▸ Records shown:
------------

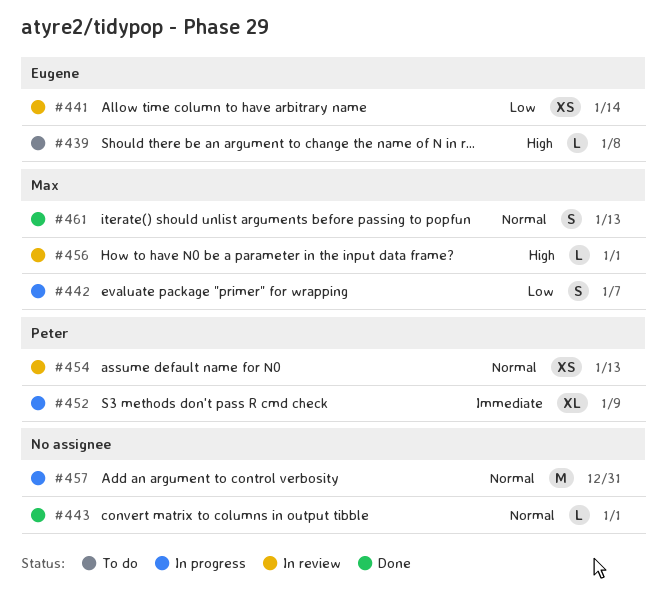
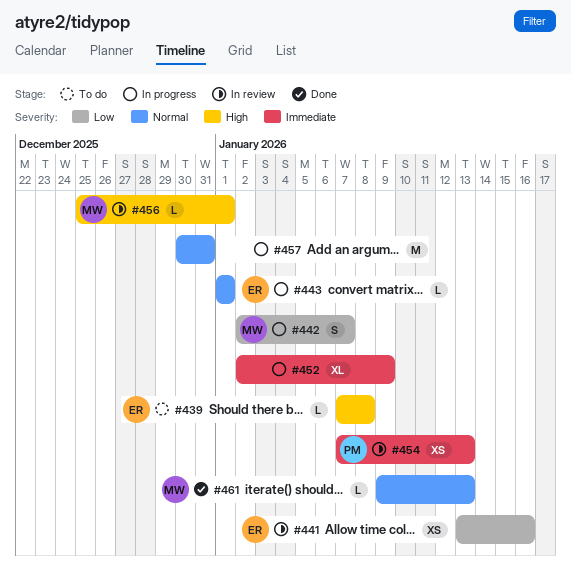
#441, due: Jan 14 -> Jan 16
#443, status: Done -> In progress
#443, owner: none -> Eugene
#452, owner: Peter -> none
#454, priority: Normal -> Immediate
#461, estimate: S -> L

------------

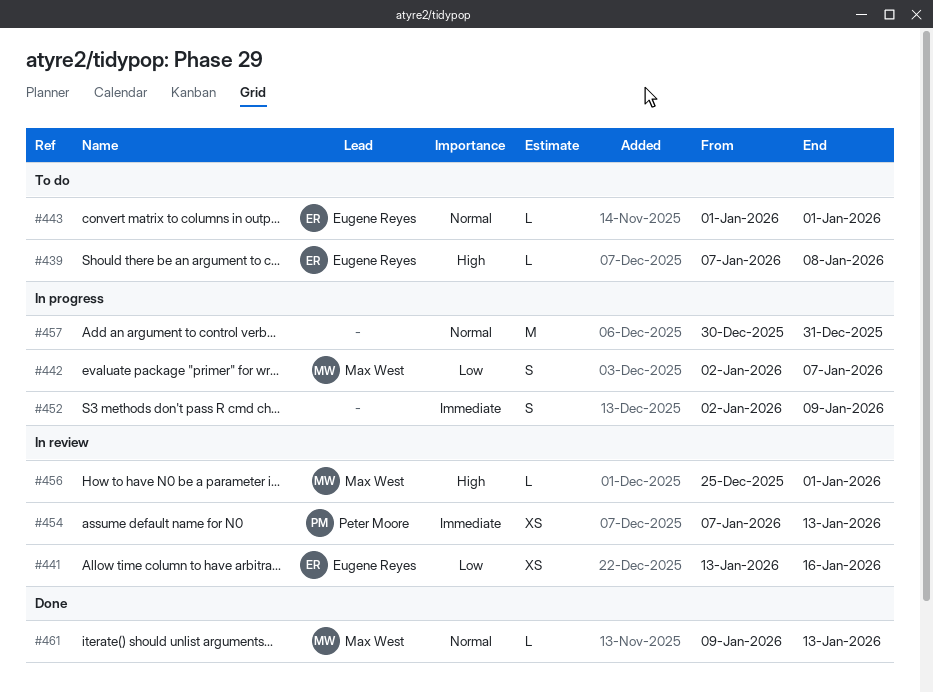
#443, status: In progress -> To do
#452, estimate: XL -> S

------------

▸ What is being asked: Scan the listing above for the line that has "#452, owner: Peter -> none", then copy exactly from that line through the line that has "#461, estimate: S -> L".

▸ Solution to this exercise:
#452, owner: Peter -> none
#454, priority: Normal -> Immediate
#461, estimate: S -> L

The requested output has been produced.